**EXERCISE DESCRIPTION:**
Every entry must appear in the output exactly as it does here.

**INFORMATION SHOWN:**
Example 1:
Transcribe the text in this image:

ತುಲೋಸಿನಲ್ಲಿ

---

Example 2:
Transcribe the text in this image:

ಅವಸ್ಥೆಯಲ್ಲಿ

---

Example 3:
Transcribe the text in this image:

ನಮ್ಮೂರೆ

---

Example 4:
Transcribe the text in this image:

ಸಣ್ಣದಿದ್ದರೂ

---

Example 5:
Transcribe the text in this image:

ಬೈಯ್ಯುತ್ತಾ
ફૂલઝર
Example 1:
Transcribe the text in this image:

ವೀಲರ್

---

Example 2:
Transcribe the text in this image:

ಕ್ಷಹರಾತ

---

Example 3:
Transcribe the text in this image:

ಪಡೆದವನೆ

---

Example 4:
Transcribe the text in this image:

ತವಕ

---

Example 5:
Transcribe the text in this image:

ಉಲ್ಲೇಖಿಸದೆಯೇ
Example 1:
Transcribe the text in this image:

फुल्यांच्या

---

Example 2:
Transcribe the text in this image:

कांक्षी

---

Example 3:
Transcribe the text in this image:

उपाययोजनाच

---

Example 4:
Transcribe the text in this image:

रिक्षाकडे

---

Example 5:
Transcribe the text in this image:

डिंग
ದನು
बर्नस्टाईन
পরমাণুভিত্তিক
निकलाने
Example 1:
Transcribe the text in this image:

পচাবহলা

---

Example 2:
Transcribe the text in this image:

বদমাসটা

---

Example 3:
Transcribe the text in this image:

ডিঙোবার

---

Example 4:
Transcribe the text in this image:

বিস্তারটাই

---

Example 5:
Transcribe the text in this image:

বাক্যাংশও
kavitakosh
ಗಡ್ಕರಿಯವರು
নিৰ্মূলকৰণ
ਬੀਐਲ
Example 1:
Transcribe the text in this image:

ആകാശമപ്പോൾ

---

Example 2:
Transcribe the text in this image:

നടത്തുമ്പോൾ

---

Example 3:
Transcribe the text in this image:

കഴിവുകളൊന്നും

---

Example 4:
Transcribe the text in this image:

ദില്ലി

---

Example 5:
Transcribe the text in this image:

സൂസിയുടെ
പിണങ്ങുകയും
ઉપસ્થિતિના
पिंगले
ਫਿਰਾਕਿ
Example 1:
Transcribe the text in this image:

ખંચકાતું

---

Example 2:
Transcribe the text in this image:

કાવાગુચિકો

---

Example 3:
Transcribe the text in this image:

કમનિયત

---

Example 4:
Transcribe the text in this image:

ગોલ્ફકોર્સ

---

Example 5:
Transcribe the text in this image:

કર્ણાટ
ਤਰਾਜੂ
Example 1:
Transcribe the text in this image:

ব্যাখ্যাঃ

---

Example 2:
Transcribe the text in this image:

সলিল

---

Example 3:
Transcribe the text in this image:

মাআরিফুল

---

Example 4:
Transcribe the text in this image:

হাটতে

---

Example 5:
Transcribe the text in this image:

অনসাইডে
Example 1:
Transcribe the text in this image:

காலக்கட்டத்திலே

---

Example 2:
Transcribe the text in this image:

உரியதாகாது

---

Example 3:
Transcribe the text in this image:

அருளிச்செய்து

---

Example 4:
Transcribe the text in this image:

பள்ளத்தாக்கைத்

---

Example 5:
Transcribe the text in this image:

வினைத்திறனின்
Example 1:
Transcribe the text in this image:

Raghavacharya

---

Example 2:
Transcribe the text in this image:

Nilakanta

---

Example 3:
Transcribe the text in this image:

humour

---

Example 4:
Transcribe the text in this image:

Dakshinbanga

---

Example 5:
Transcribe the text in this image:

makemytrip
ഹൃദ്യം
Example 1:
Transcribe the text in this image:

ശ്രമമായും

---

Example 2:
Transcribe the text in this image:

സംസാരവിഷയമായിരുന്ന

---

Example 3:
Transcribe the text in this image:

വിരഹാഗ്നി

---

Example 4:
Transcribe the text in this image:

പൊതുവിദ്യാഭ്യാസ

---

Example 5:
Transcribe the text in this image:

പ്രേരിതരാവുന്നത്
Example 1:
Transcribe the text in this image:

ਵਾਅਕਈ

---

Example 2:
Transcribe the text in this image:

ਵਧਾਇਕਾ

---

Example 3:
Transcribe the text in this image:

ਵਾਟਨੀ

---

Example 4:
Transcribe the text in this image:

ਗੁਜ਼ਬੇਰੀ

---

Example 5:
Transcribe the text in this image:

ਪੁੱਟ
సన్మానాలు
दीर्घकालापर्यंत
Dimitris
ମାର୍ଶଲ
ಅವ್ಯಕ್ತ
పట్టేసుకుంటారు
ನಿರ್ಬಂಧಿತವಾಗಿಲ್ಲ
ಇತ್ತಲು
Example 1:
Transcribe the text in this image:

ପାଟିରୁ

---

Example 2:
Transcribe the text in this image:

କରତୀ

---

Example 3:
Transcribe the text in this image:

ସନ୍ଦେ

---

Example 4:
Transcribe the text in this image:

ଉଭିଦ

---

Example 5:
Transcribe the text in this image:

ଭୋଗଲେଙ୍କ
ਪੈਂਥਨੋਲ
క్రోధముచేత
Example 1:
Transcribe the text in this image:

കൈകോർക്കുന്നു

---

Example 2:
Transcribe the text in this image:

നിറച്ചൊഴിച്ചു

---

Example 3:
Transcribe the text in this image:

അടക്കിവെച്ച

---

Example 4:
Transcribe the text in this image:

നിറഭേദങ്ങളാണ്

**EXERCISE ANSWER:**
Example 1:
Transcribe the text in this image:

ತುಲೋಸಿನಲ್ಲಿ

---

Example 2:
Transcribe the text in this image:

ಅವಸ್ಥೆಯಲ್ಲಿ

---

Example 3:
Transcribe the text in this image:

ನಮ್ಮೂರೆ

---

Example 4:
Transcribe the text in this image:

ಸಣ್ಣದಿದ್ದರೂ

---

Example 5:
Transcribe the text in this image:

ಬೈಯ್ಯುತ್ತಾ
ફૂલઝર
Example 1:
Transcribe the text in this image:

ವೀಲರ್

---

Example 2:
Transcribe the text in this image:

ಕ್ಷಹರಾತ

---

Example 3:
Transcribe the text in this image:

ಪಡೆದವನೆ

---

Example 4:
Transcribe the text in this image:

ತವಕ

---

Example 5:
Transcribe the text in this image:

ಉಲ್ಲೇಖಿಸದೆಯೇ
Example 1:
Transcribe the text in this image:

फुल्यांच्या

---

Example 2:
Transcribe the text in this image:

कांक्षी

---

Example 3:
Transcribe the text in this image:

उपाययोजनाच

---

Example 4:
Transcribe the text in this image:

रिक्षाकडे

---

Example 5:
Transcribe the text in this image:

डिंग
ದನು
बर्नस्टाईन
পরমাণুভিত্তিক
निकलाने
Example 1:
Transcribe the text in this image:

পচাবহলা

---

Example 2:
Transcribe the text in this image:

বদমাসটা

---

Example 3:
Transcribe the text in this image:

ডিঙোবার

---

Example 4:
Transcribe the text in this image:

বিস্তারটাই

---

Example 5:
Transcribe the text in this image:

বাক্যাংশও
kavitakosh
ಗಡ್ಕರಿಯವರು
নিৰ্মূলকৰণ
ਬੀਐਲ
Example 1:
Transcribe the text in this image:

ആകാശമപ്പോൾ

---

Example 2:
Transcribe the text in this image:

നടത്തുമ്പോൾ

---

Example 3:
Transcribe the text in this image:

കഴിവുകളൊന്നും

---

Example 4:
Transcribe the text in this image:

ദില്ലി

---

Example 5:
Transcribe the text in this image:

സൂസിയുടെ
പിണങ്ങുകയും
ઉપસ્થિતિના
पिंगले
ਫਿਰਾਕਿ
Example 1:
Transcribe the text in this image:

ખંચકાતું

---

Example 2:
Transcribe the text in this image:

કાવાગુચિકો

---

Example 3:
Transcribe the text in this image:

કમનિયત

---

Example 4:
Transcribe the text in this image:

ગોલ્ફકોર્સ

---

Example 5:
Transcribe the text in this image:

કર્ણાટ
ਤਰਾਜੂ
Example 1:
Transcribe the text in this image:

ব্যাখ্যাঃ

---

Example 2:
Transcribe the text in this image:

সলিল

---

Example 3:
Transcribe the text in this image:

মাআরিফুল

---

Example 4:
Transcribe the text in this image:

হাটতে

---

Example 5:
Transcribe the text in this image:

অনসাইডে
Example 1:
Transcribe the text in this image:

காலக்கட்டத்திலே

---

Example 2:
Transcribe the text in this image:

உரியதாகாது

---

Example 3:
Transcribe the text in this image:

அருளிச்செய்து

---

Example 4:
Transcribe the text in this image:

பள்ளத்தாக்கைத்

---

Example 5:
Transcribe the text in this image:

வினைத்திறனின்
Example 1:
Transcribe the text in this image:

Raghavacharya

---

Example 2:
Transcribe the text in this image:

Nilakanta

---

Example 3:
Transcribe the text in this image:

humour

---

Example 4:
Transcribe the text in this image:

Dakshinbanga

---

Example 5:
Transcribe the text in this image:

makemytrip
ഹൃദ്യം
Example 1:
Transcribe the text in this image:

ശ്രമമായും

---

Example 2:
Transcribe the text in this image:

സംസാരവിഷയമായിരുന്ന

---

Example 3:
Transcribe the text in this image:

വിരഹാഗ്നി

---

Example 4:
Transcribe the text in this image:

പൊതുവിദ്യാഭ്യാസ

---

Example 5:
Transcribe the text in this image:

പ്രേരിതരാവുന്നത്
Example 1:
Transcribe the text in this image:

ਵਾਅਕਈ

---

Example 2:
Transcribe the text in this image:

ਵਧਾਇਕਾ

---

Example 3:
Transcribe the text in this image:

ਵਾਟਨੀ

---

Example 4:
Transcribe the text in this image:

ਗੁਜ਼ਬੇਰੀ

---

Example 5:
Transcribe the text in this image:

ਪੁੱਟ
సన్మానాలు
दीर्घकालापर्यंत
Dimitris
ମାର୍ଶଲ
ಅವ್ಯಕ್ತ
పట్టేసుకుంటారు
ನಿರ್ಬಂಧಿತವಾಗಿಲ್ಲ
ಇತ್ತಲು
Example 1:
Transcribe the text in this image:

ପାଟିରୁ

---

Example 2:
Transcribe the text in this image:

କରତୀ

---

Example 3:
Transcribe the text in this image:

ସନ୍ଦେ

---

Example 4:
Transcribe the text in this image:

ଉଭିଦ

---

Example 5:
Transcribe the text in this image:

ଭୋଗଲେଙ୍କ
ਪੈਂਥਨੋਲ
క్రోధముచేత
Example 1:
Transcribe the text in this image:

കൈകോർക്കുന്നു

---

Example 2:
Transcribe the text in this image:

നിറച്ചൊഴിച്ചു

---

Example 3:
Transcribe the text in this image:

അടക്കിവെച്ച

---

Example 4:
Transcribe the text in this image:

നിറഭേദങ്ങളാണ്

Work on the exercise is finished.